To review the fate of the Korean People’s Republic, I intend to rely on a text book, that was used as the main textbook in the one year (two study topics) of study on Korea that I undertook at Sydney Uni. The textbook is called, ‘Korea: Old and New,’ published in 1990 by Ilchokak Publishers for the Korea Institute, Harvard University.
There were five contributing authors:
Carter J. Eckert, Associate Professor of Modern Korean History, Harvard University.
Ki-baik Lee, Professor of History, Hallym University, Korea.
Young Ick Lew, Also a Professor of History at Hallym University, Korea.
Michael Robinson, Associate Professor of History at the University of Southern California
Edward Wagner, Professor of Korean Studies at Harvard University.
I mention those details, so that if anyone feels there is bias in any further statements, they may check for themselves as to the legitimacy of the authors.
The bright hopes of Korean nationalism were to be wrecked in the break-up of the war-time alliance between Russia (as the USSR) and the USA.
It’s useful at this point to attempt to discern the political leanings of that nascent Korean People’s Republic. Later American and South Korean political wisdom has it that the Republic was controlled by Communists. But the above publication states that still later scholarship dissents from that view. Why? There certainly were a large number of communists involved, but the later view is that it was a genuine ‘people’s movement’ with a leftist tendency. (Could we compare it to Atlee’s Labour government in the UK, that came to power in 1945?) (For more detail see 'Korea: Old and New'. pp 330-332). A review of the cabinet posts indicates that many right wing Koreans were to hold office. For example Kim Song-su was one such old time right winger. And the appointment of Syngman Rhee as Chairman (even though he was not physically in Korea), is also indicative of an effort to produce a genuine political coalition of Right and Left. Rhee later became President of South Korea, and can certainly be described as ‘anti-communist.’
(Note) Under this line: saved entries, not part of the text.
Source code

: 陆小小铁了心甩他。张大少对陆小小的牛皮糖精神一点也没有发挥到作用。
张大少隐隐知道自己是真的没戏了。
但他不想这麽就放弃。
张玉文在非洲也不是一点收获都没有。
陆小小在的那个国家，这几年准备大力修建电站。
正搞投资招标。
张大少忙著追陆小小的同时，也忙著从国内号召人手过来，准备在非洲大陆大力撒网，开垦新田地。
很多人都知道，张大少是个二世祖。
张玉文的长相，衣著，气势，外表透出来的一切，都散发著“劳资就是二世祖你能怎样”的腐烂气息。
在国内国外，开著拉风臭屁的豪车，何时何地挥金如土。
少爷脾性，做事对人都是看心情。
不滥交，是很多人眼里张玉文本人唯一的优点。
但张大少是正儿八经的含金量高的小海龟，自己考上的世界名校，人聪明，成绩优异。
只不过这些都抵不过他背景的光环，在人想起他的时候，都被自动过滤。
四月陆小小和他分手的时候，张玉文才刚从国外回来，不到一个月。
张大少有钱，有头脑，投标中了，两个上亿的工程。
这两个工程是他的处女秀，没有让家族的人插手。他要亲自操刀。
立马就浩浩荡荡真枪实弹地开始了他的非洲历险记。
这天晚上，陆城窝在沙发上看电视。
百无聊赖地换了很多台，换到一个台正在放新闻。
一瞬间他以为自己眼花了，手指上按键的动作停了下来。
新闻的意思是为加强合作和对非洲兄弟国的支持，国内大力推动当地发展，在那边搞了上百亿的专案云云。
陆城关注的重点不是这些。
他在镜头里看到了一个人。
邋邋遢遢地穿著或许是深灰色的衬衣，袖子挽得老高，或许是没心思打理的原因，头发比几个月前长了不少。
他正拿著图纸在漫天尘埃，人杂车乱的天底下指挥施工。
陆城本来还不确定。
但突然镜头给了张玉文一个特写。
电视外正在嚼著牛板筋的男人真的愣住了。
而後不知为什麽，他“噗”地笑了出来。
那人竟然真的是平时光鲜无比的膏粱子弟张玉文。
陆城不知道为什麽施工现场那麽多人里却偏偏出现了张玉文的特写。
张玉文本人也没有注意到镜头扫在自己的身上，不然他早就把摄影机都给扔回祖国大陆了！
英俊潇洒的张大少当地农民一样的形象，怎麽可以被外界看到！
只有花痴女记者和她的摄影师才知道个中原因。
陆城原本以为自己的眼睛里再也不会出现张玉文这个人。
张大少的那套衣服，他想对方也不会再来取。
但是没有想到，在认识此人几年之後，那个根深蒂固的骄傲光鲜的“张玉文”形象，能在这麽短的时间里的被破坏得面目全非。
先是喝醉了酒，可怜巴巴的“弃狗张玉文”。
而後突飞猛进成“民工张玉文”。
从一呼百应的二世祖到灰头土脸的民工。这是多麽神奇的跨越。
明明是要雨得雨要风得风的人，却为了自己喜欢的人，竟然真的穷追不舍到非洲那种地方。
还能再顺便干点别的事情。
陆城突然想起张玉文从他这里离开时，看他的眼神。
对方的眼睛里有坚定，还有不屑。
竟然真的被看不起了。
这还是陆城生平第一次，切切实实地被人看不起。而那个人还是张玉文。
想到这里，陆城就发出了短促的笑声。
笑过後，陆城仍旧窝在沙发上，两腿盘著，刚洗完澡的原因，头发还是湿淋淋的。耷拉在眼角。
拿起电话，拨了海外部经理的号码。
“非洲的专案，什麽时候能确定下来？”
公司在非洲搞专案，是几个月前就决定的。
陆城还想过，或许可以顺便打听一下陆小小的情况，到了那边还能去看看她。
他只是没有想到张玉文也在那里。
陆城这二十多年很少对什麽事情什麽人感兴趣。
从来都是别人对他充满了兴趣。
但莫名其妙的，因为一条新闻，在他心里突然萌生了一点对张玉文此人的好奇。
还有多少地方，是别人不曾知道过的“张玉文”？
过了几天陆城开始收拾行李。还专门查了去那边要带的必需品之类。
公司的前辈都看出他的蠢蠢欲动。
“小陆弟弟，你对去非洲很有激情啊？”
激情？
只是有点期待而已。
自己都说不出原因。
From August through to November, 1945 the Korean People’s Republic, in conjunction with local groups dismantled the former Japanese Colonial Administration and expelled Koreans who had collaborated with the Japanese and began instituting a 27 point program that had been agreed to by the new Government.. If that program had held, it would certainly have been radical, in that it would have changed Korean Society, as traditional land-holders (who had often collaborated with the Japanese) would have lost their property rights.
The above authors of Korea: Old and New, suggest that the 27 point program was a reasonable
reflection of the hopes of ordinary Koreans.